I am working with the pandas function, and I am trying to interpolate a missing value after removing a value that isn't numeric. However, I am still reading one na
value when calling the isna().sum()
function. A better explanation is below.
The input .csv file can be found here.
Here is what I have done:
#Import modules
import pandas as pd
import numpy as np
#Import data
df = pd.read_csv('example.csv')
df.isna().sum() #Shows no NA values, but I know that one of them is not numeric.
pd.to_numeric(df['example'])
The following error is produced, indicating the presence of an entry that needs to be removed at line number 949:
---------------------------------------------------------------------------
ValueError Traceback (most recent call last)
File ~libs\lib.pyx:2315, in pandas._libs.lib.maybe_convert_numeric()
ValueError: Unable to parse string "asdf"
During handling of the above exception, another exception occurred:
ValueError Traceback (most recent call last)
Input In [111], in <cell line: 3>()
1 df1 = pd.read_csv('example.csv')
2 df1.isna().sum()
----> 3 pd.to_numeric(df1['example'])
File ~numeric.py:184, in to_numeric(arg, errors, downcast)
182 coerce_numeric = errors not in ("ignore", "raise")
183 try:
--> 184 values, _ = lib.maybe_convert_numeric(
185 values, set(), coerce_numeric=coerce_numeric
186 )
187 except (ValueError, TypeError):
188 if errors == "raise":
File ~libs\lib.pyx:2357, in pandas._libs.lib.maybe_convert_numeric()

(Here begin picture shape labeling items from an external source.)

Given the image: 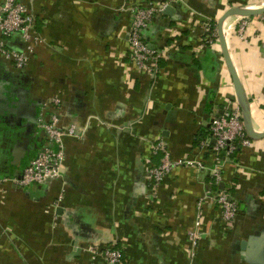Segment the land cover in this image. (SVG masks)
<instances>
[{
    "label": "crops",
    "instance_id": "1",
    "mask_svg": "<svg viewBox=\"0 0 264 264\" xmlns=\"http://www.w3.org/2000/svg\"><path fill=\"white\" fill-rule=\"evenodd\" d=\"M21 1L35 18L34 51L23 69L0 57V89L11 95L0 100V264H105L91 248L119 249L121 264H264V138L222 158L217 187L214 155L201 147L213 143L211 118L236 100L219 38L208 43L204 26L264 0ZM148 4L170 7L142 32L160 51L153 72L128 45L131 9ZM222 27L252 128L264 132V20L230 16ZM4 43L24 49L17 36ZM50 114L77 134L64 140L62 178L2 182L20 178ZM158 140L173 160L203 168L178 166L156 186L146 171L160 164L150 152ZM224 188L239 205L228 228L206 199Z\"/></svg>",
    "mask_w": 264,
    "mask_h": 264
},
{
    "label": "built area",
    "instance_id": "2",
    "mask_svg": "<svg viewBox=\"0 0 264 264\" xmlns=\"http://www.w3.org/2000/svg\"><path fill=\"white\" fill-rule=\"evenodd\" d=\"M126 2L129 0H125ZM165 4L140 6L131 9L132 20L128 31L129 58L140 69L155 71L156 62L160 58L158 49H151L144 41L142 32L151 24L154 18L165 9ZM247 20L249 18H242ZM264 20V15H261ZM246 22L243 23V26ZM35 18L29 13L21 0H3L0 2V57L13 67L23 69L29 62L34 51L31 43ZM243 26L239 30L243 33ZM208 43H212L217 37L216 28L206 24L204 26ZM19 37L24 44L21 51L11 49L4 43V38L10 40ZM56 106L60 104L58 99L53 100ZM39 128L43 132V144L34 158L23 170L20 178L4 179L2 182H11L18 187L29 185H42L49 181L62 178L65 170L64 140L67 137H75L76 129L73 126L62 128L56 114H50L48 119L41 120ZM211 144L203 143L202 148H211L214 155V165L211 170L212 185L217 187L222 183L223 157L234 156L240 148L249 147L251 140L246 135L242 116L236 100H229L223 106L222 111L213 116L209 125ZM153 156L161 155L160 164L147 169L148 179L160 185L167 175L176 167L186 164L203 168L200 163L175 161L168 153L166 143L158 140L150 146ZM209 196V197H208ZM212 200L220 209L221 222L225 228L230 227L236 220L239 205L233 194L228 189L206 192V199ZM204 201V200H203ZM195 235L190 238L195 240ZM93 260L100 259L105 264H121L122 253L119 249H90Z\"/></svg>",
    "mask_w": 264,
    "mask_h": 264
},
{
    "label": "water",
    "instance_id": "3",
    "mask_svg": "<svg viewBox=\"0 0 264 264\" xmlns=\"http://www.w3.org/2000/svg\"><path fill=\"white\" fill-rule=\"evenodd\" d=\"M170 10V7H167L164 11ZM264 15V7L263 8H230L228 11H226L223 16L219 19L217 26H216V33L217 37L219 38V43L221 46V53L224 57L225 64L227 66L229 76L232 81L233 89L235 92L236 102L238 104V107L241 112L242 116V122L244 125V129L246 132V135L250 140H260L264 138V132H256L252 128L251 124V117H250V110L248 101L245 95V92L242 88V84L239 80V77L237 75V72L232 64V61L230 59L227 45H226V39L223 34V22L226 18L230 16H240L241 18H251V17H257ZM0 100H2L5 104H8V101L11 97L10 93L7 90H4L3 88L0 89ZM3 104L0 103V116L2 114V109L4 107ZM6 106V105H5ZM22 175V174H21ZM21 177V176H20Z\"/></svg>",
    "mask_w": 264,
    "mask_h": 264
},
{
    "label": "trees",
    "instance_id": "4",
    "mask_svg": "<svg viewBox=\"0 0 264 264\" xmlns=\"http://www.w3.org/2000/svg\"><path fill=\"white\" fill-rule=\"evenodd\" d=\"M213 28H216V26H213ZM212 154H213V152H212Z\"/></svg>",
    "mask_w": 264,
    "mask_h": 264
},
{
    "label": "rangeland",
    "instance_id": "5",
    "mask_svg": "<svg viewBox=\"0 0 264 264\" xmlns=\"http://www.w3.org/2000/svg\"><path fill=\"white\" fill-rule=\"evenodd\" d=\"M147 6V5H146ZM257 17H260V16H257Z\"/></svg>",
    "mask_w": 264,
    "mask_h": 264
},
{
    "label": "bare ground",
    "instance_id": "6",
    "mask_svg": "<svg viewBox=\"0 0 264 264\" xmlns=\"http://www.w3.org/2000/svg\"><path fill=\"white\" fill-rule=\"evenodd\" d=\"M263 8V7H262Z\"/></svg>",
    "mask_w": 264,
    "mask_h": 264
}]
</instances>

ValueError: Unable to parse string "asdf" at position 949
Here is my attempt to correct remove this value and interpolate a new one in its place:
idx_missing = df== 'asdf'
df[idx_missing] = np.nan
df['example'].isnull().sum() #This line confirms that there is one value missing
#Perform interpolation with a linear method
df1.iloc[:, -1] = df.iloc[:, -1].interpolate(method='linear') #Specifying the last column in the dataframe with the 'iloc' command
df1.isna().sum()
Apparently, there is still a missing value and the value was not interpolated:
example 1
dtype: int64
How can I correctly interpolate this value?
CodePudding user response:
If you first find and replace any value that is not a digit, that should fix your issue.
#Import modules
import pandas as pd
import numpy as np
#Import data
df = pd.read_csv('example.csv')
df['example'] = df.example.replace(r'[^\d]',np.nan,regex=True)
pd.to_numeric(df.example)